Abstract

Psychosomatic disorders are classically related to the body outside the brain. Yet, there is no reason why the circuits of the brain should not be affected by a psychosomatic process. For Lacan the psychosomatic phenomena are related to the creation of a conditioned reaction of the organism through signifiers, which having frozen and therefore lost their signifying function, are transformed into signals, which coming from the Other, obtain an imperative quality for the organism, thus disturbing its function. The author postulates that these signals could affect through conditioning certain cerebral circuits as well. Peirce's Phaneroscopy helps us conceptualise this procedure as a semiotic reduction which proceeds from the thirdness of the signifier to the secondness of the signal (which can bring about conditioned reflexes or reactions of a different kind) or even go further to the firstness of complete automation of stimuli.
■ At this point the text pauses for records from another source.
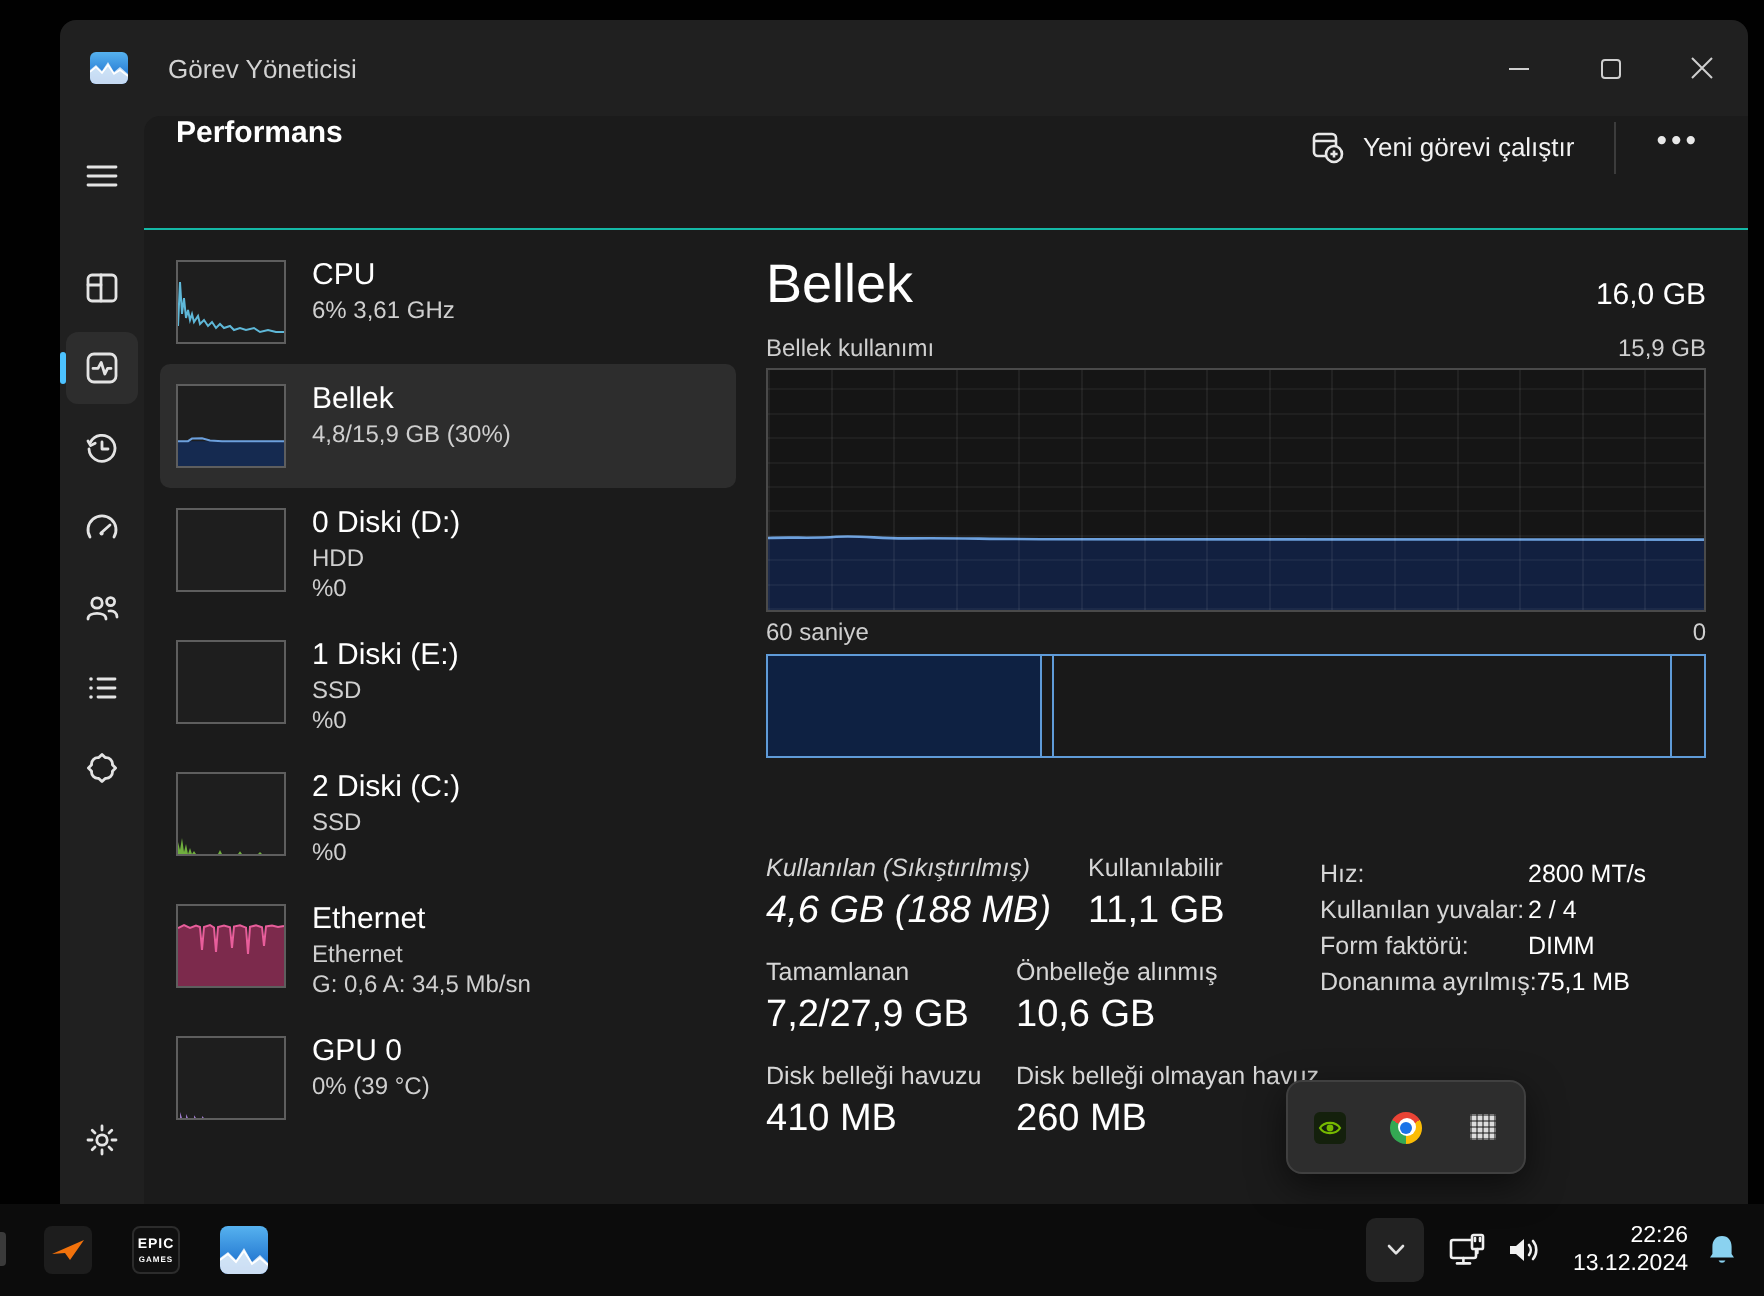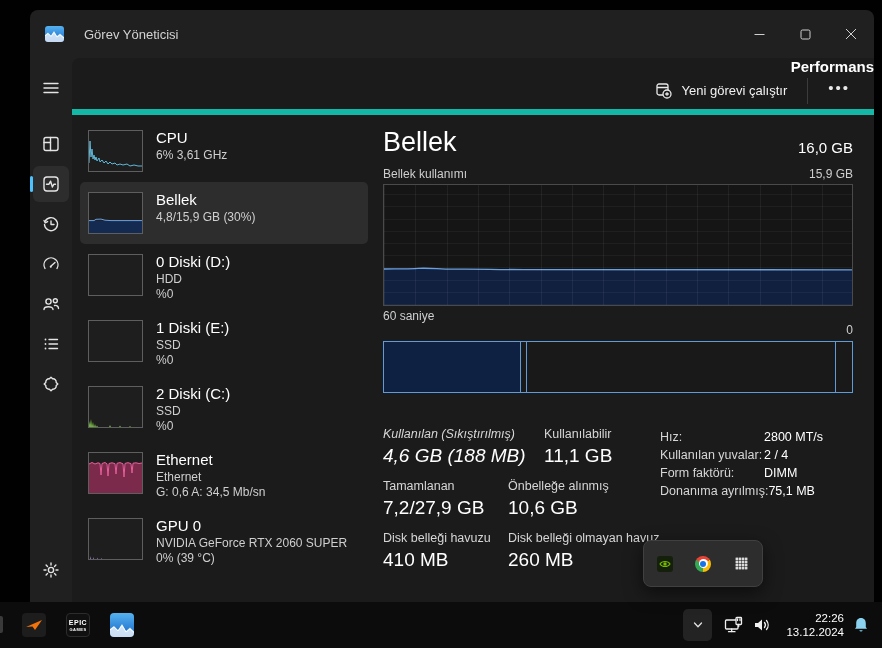"Performans" .content-header { align-items: flex-end -> flex-start; border-bottom: 6px solid #14b8a6 -> 1px solid #14b8a6; flex-direction: column -> none }
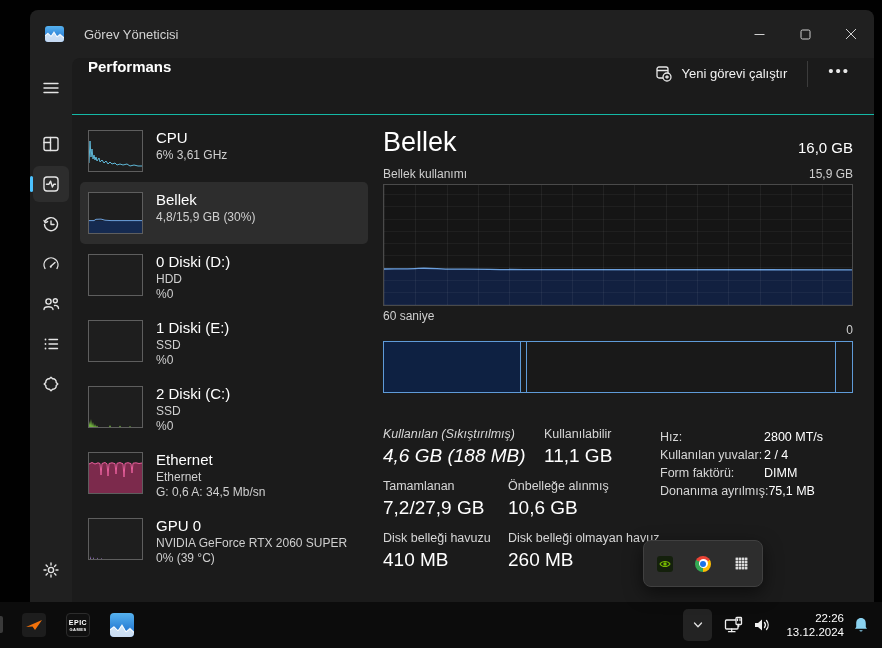"60 saniye" .axis-row { flex-direction: column -> none }
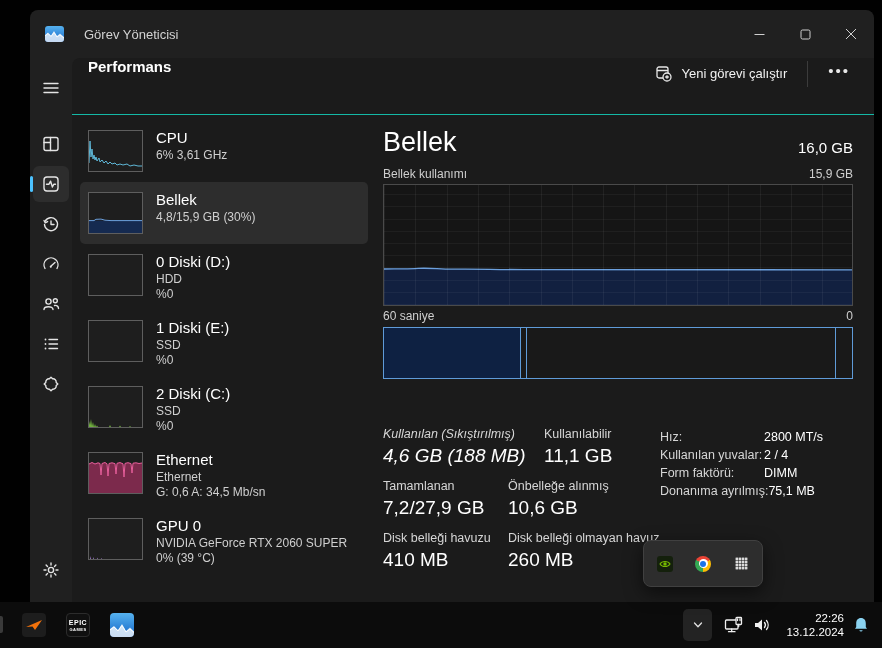"NVIDIA GeForce RTX 2060 SUPER" div.device-sub { html: <div>NVIDIA GeForce RTX 2060 SUPER</div> -> none }
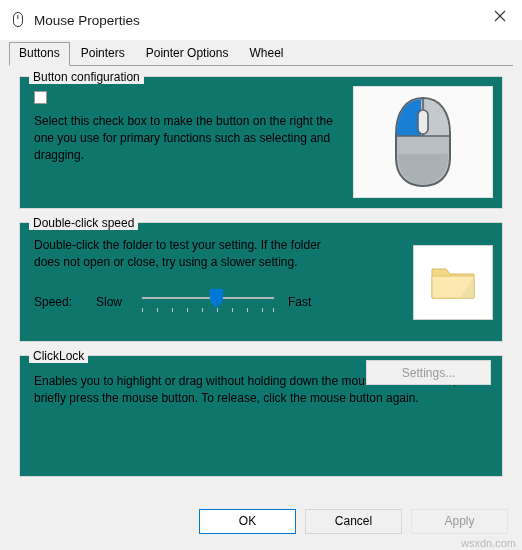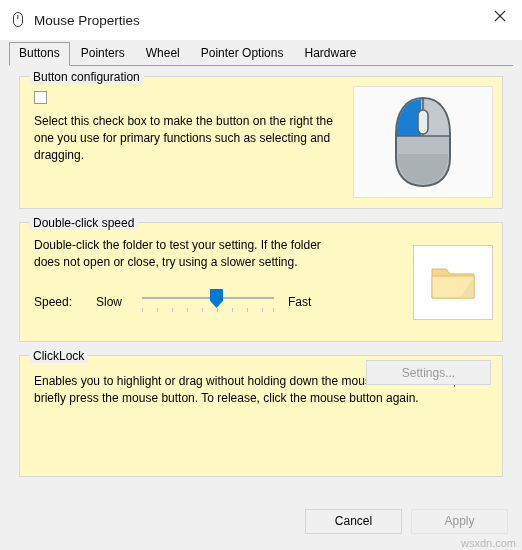"Wheel" div.tab { order: before "Pointer Options" -> after "Pointer Options" }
Thirdness is the specific semiotic modality for humans and when thirdness is reduced, the body gets ill. Yet, beyond the typical psychosomatic phenomena this process of semiotic reduction could also apply to mood disorders and other clinical conditions likewise. Through the process of semiotic reduction we can distinguish neurological diseases from psychosomatic brain procedures that are part of certain psychiatric disorders. In these psychiatric disorders the cerebral circuits, which are affected, are in relation to the semiotic thirdness. The neurophysiologic mechanisms of kindling and excitotoxicity might be involved in the psychosomatic processes of these neuronal circuits.